● EXERCISE GOAL:
Write each line out exactly, from the one containing "(I => Z) = (1.0,1.0);" through the final line of the data, and keep pictures out of the copy.
##### THE DATA #####
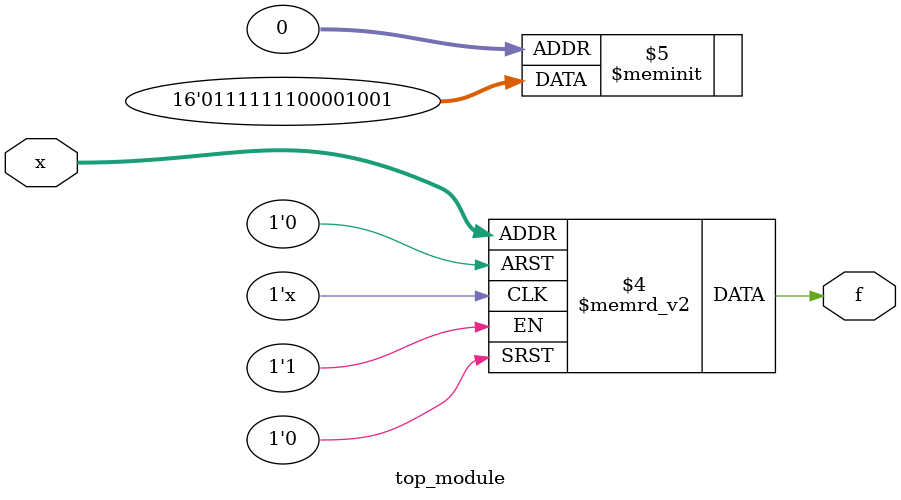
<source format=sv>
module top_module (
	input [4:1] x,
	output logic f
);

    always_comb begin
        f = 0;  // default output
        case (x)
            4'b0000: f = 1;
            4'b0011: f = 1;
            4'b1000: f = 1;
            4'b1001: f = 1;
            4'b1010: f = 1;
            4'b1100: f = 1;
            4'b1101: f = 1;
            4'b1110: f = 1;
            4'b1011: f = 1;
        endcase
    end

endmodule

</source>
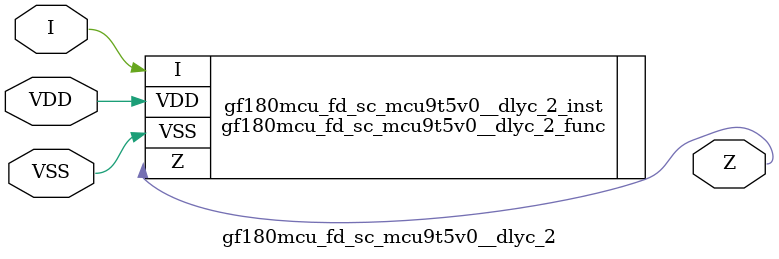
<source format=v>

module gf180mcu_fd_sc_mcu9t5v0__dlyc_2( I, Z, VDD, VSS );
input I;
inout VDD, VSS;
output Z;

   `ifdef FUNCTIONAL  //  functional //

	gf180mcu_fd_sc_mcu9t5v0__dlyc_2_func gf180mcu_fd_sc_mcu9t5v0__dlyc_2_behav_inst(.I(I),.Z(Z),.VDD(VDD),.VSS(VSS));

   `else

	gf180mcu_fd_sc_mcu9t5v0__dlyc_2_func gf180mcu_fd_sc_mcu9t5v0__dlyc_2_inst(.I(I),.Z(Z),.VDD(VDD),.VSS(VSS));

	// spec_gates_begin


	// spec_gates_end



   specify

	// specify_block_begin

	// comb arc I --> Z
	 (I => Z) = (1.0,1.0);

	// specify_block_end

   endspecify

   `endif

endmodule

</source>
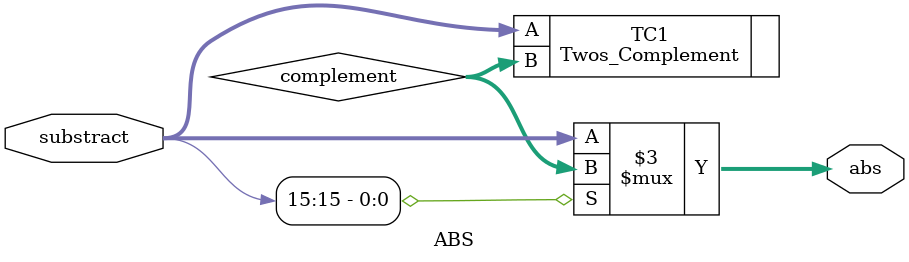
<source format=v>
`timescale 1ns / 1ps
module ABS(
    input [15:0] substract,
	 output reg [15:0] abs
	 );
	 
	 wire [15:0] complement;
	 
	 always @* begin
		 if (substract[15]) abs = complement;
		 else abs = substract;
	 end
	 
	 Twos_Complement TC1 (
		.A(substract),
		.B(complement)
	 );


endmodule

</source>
#####
● PROBLEM SOLUTION:
	 (I => Z) = (1.0,1.0);

	// specify_block_end

   endspecify

   `endif

endmodule

</source>
<source format=v>
`timescale 1ns / 1ps
module ABS(
    input [15:0] substract,
	 output reg [15:0] abs
	 );
	 
	 wire [15:0] complement;
	 
	 always @* begin
		 if (substract[15]) abs = complement;
		 else abs = substract;
	 end
	 
	 Twos_Complement TC1 (
		.A(substract),
		.B(complement)
	 );


endmodule

</source>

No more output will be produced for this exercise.